Beginning at the line containing "fx_px: 5601", repeat each line below exactly up to and including the line containing "f_number: 2.4". Do not repeat the pictures.

## Images with lens parameters:
· · · ·
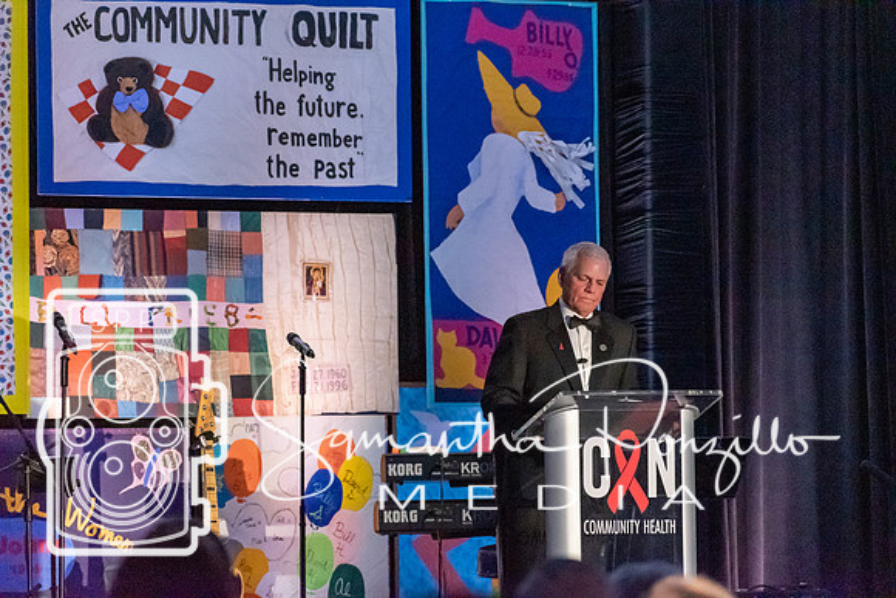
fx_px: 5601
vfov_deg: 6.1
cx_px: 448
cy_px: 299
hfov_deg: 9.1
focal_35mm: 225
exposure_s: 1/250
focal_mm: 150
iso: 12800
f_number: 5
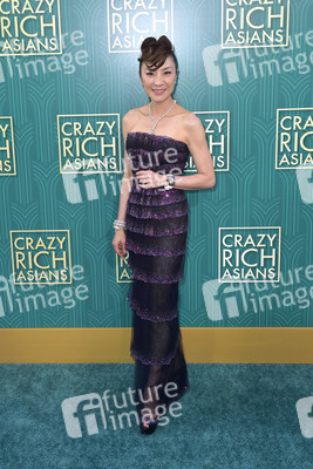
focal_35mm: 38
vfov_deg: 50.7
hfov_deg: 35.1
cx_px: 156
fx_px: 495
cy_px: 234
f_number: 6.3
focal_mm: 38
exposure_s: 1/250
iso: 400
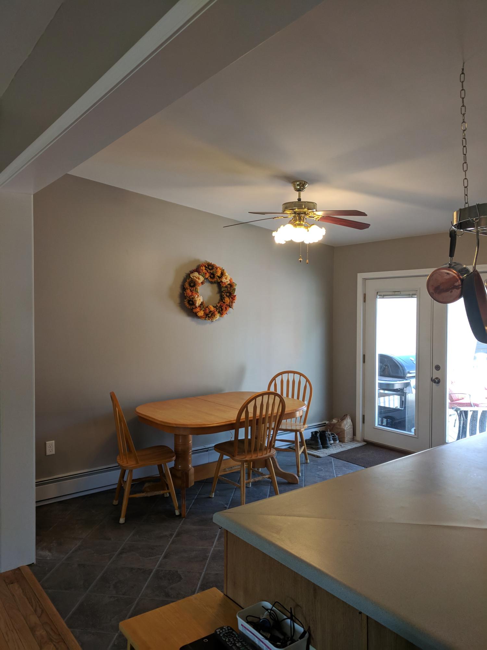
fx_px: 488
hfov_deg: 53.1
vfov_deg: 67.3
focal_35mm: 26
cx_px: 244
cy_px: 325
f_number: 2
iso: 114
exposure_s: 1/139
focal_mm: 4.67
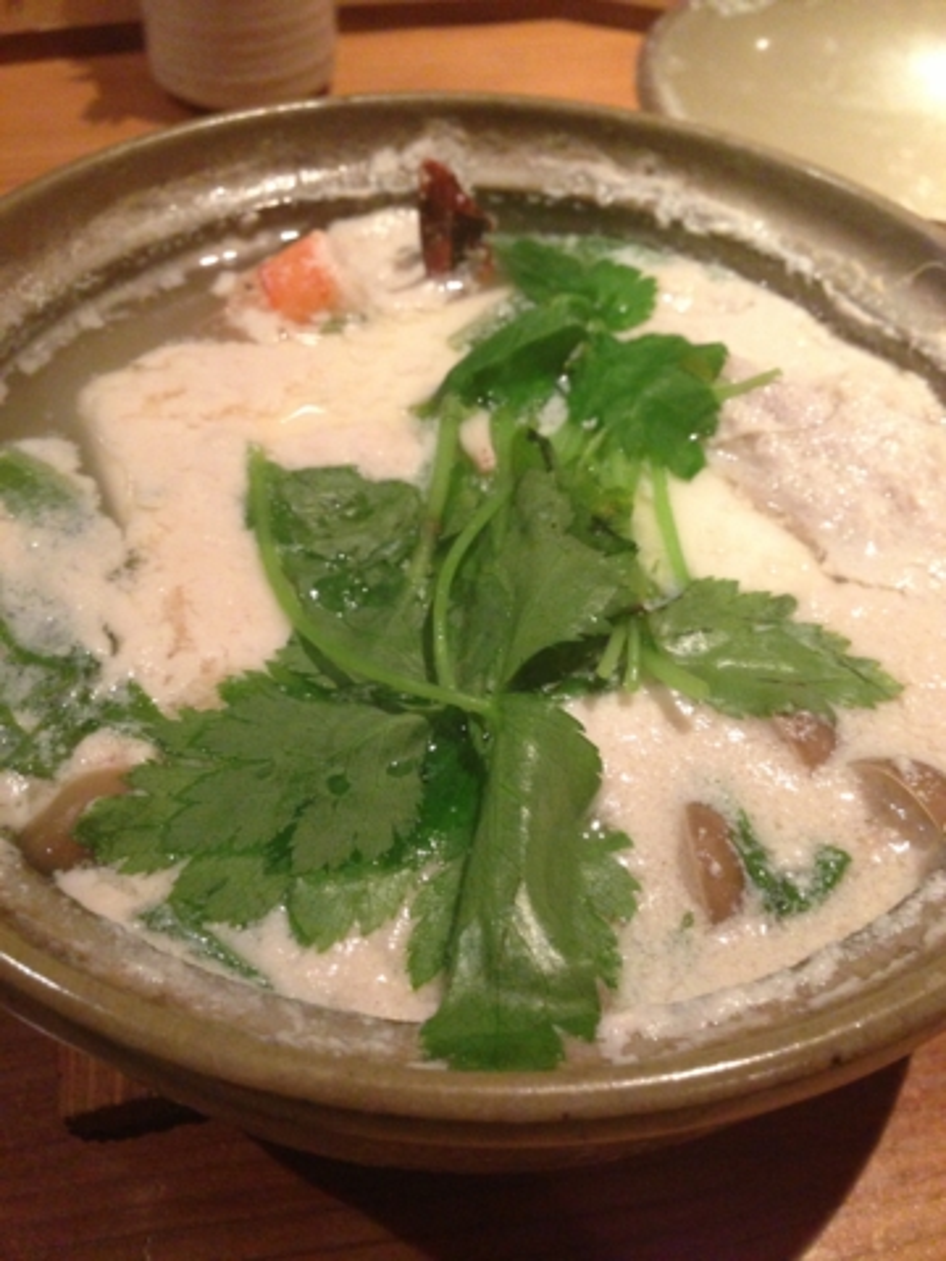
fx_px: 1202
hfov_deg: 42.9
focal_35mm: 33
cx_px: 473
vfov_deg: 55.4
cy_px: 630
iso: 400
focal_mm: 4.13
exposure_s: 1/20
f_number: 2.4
· · · ·
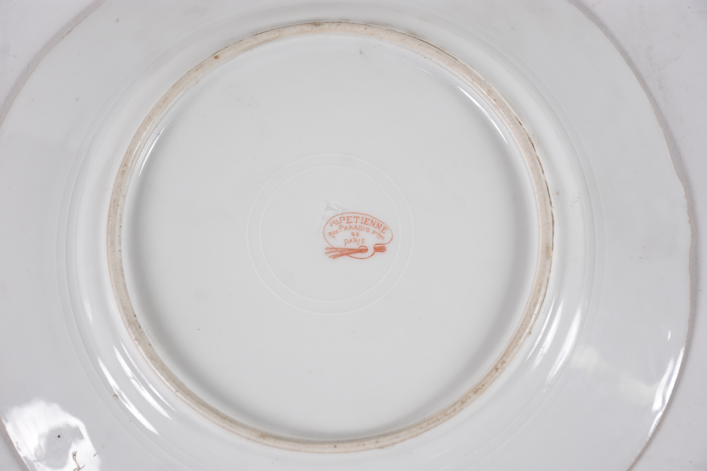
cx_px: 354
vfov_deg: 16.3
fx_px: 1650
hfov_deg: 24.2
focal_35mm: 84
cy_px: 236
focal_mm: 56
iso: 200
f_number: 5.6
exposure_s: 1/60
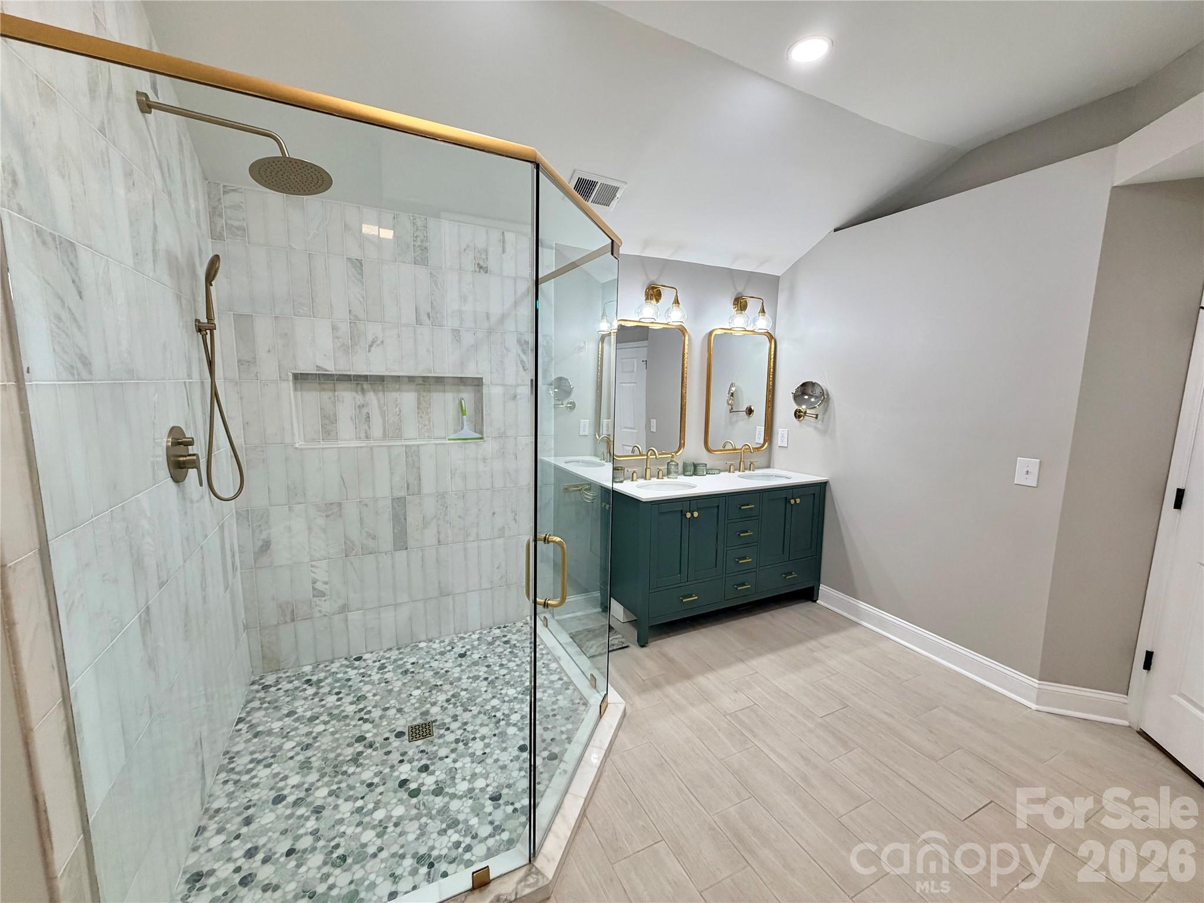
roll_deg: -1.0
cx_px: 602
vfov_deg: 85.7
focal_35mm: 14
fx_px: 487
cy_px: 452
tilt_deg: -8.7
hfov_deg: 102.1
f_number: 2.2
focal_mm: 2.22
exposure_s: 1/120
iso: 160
· · · ·
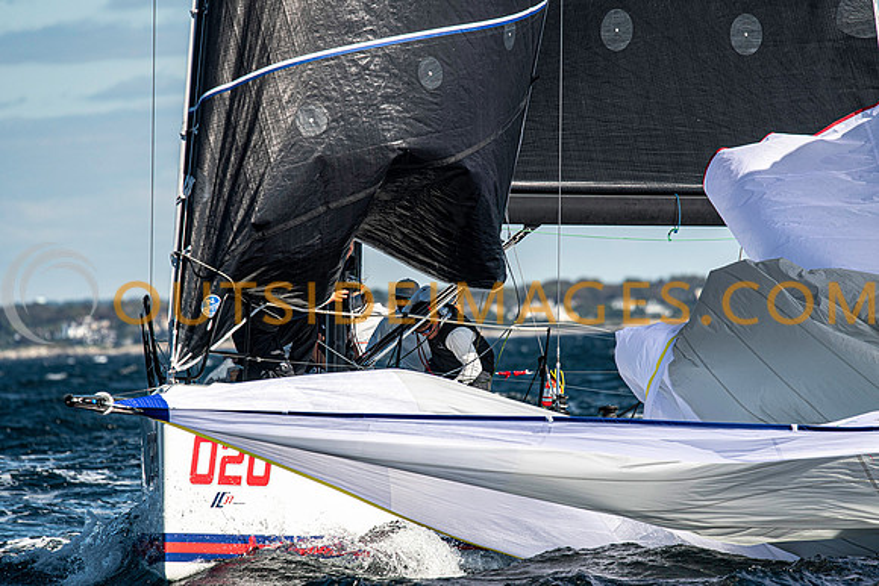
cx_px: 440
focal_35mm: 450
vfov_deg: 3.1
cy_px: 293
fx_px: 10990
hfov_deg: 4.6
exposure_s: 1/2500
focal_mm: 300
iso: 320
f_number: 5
· · · ·
## REPLY:
fx_px: 5601
vfov_deg: 6.1
cx_px: 448
cy_px: 299
hfov_deg: 9.1
focal_35mm: 225
exposure_s: 1/250
focal_mm: 150
iso: 12800
f_number: 5
focal_35mm: 38
vfov_deg: 50.7
hfov_deg: 35.1
cx_px: 156
fx_px: 495
cy_px: 234
f_number: 6.3
focal_mm: 38
exposure_s: 1/250
iso: 400
fx_px: 488
hfov_deg: 53.1
vfov_deg: 67.3
focal_35mm: 26
cx_px: 244
cy_px: 325
f_number: 2
iso: 114
exposure_s: 1/139
focal_mm: 4.67
fx_px: 1202
hfov_deg: 42.9
focal_35mm: 33
cx_px: 473
vfov_deg: 55.4
cy_px: 630
iso: 400
focal_mm: 4.13
exposure_s: 1/20
f_number: 2.4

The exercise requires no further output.